Transcribe every entry verbatim; omit pictures.

[Collection entries]

☆ ☆ ☆

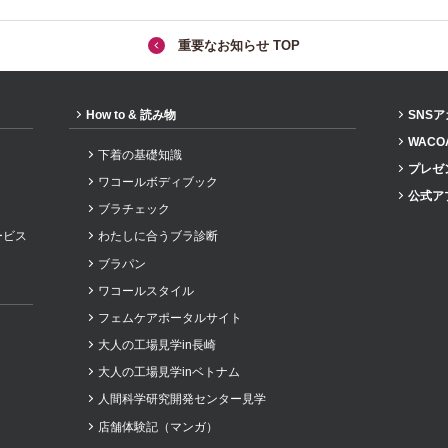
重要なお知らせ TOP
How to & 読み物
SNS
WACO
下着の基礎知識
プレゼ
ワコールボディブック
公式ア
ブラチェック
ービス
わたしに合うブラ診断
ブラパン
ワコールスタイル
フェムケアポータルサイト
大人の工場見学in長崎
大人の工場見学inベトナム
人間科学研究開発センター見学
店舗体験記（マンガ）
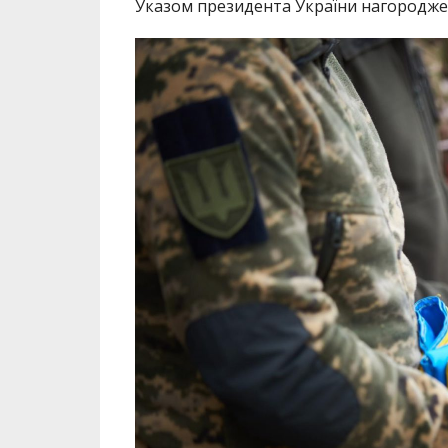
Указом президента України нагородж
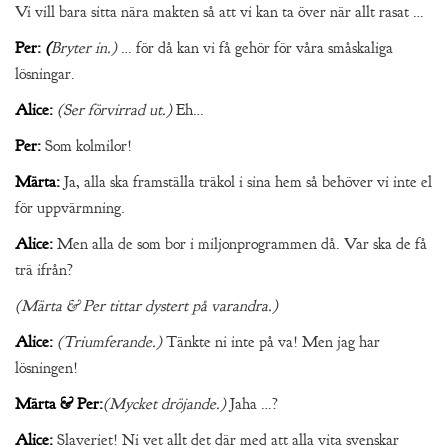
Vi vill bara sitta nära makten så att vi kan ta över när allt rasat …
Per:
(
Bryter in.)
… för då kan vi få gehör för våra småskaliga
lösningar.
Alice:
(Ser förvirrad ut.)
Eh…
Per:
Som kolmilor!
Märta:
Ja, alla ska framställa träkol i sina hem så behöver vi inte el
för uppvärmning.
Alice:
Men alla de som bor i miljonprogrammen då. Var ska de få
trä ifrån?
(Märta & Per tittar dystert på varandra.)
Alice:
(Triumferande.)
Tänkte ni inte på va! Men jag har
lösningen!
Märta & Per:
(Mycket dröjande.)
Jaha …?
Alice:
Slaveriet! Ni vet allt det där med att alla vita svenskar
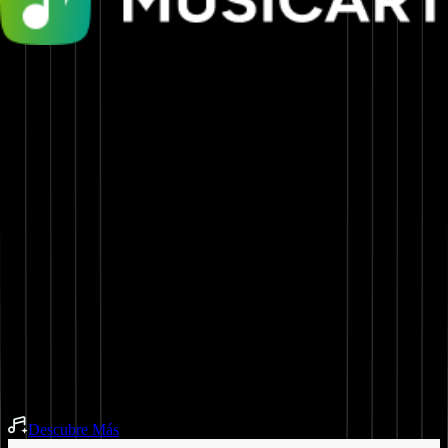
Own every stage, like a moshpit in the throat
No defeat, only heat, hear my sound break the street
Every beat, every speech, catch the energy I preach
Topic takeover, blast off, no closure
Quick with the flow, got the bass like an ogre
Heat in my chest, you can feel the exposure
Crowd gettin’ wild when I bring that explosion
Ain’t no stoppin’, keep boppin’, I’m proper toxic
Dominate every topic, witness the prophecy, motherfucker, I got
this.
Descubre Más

☆ ☆ ☆

### EXERCISE OUTPUT
重要なお知らせ TOP
How to & 読み物
SNS
WACO
下着の基礎知識
プレゼ
ワコールボディブック
公式ア
ブラチェック
ービス
わたしに合うブラ診断
ブラパン
ワコールスタイル
フェムケアポータルサイト
大人の工場見学in長崎
大人の工場見学inベトナム
人間科学研究開発センター見学
店舗体験記（マンガ）
Указом президента України нагородж
Vi vill bara sitta nära makten så att vi kan ta över när allt rasat …
Per:
(
Bryter in.)
… för då kan vi få gehör för våra småskaliga
lösningar.
Alice:
(Ser förvirrad ut.)
Eh…
Per:
Som kolmilor!
Märta:
Ja, alla ska framställa träkol i sina hem så behöver vi inte el
för uppvärmning.
Alice:
Men alla de som bor i miljonprogrammen då. Var ska de få
trä ifrån?
(Märta & Per tittar dystert på varandra.)
Alice:
(Triumferande.)
Tänkte ni inte på va! Men jag har
lösningen!
Märta & Per:
(Mycket dröjande.)
Jaha …?
Alice:
Slaveriet! Ni vet allt det där med att alla vita svenskar
Own every stage, like a moshpit in the throat
No defeat, only heat, hear my sound break the street
Every beat, every speech, catch the energy I preach
Topic takeover, blast off, no closure
Quick with the flow, got the bass like an ogre
Heat in my chest, you can feel the exposure
Crowd gettin’ wild when I bring that explosion
Ain’t no stoppin’, keep boppin’, I’m proper toxic
Dominate every topic, witness the prophecy, motherfucker, I got
this.
Descubre Más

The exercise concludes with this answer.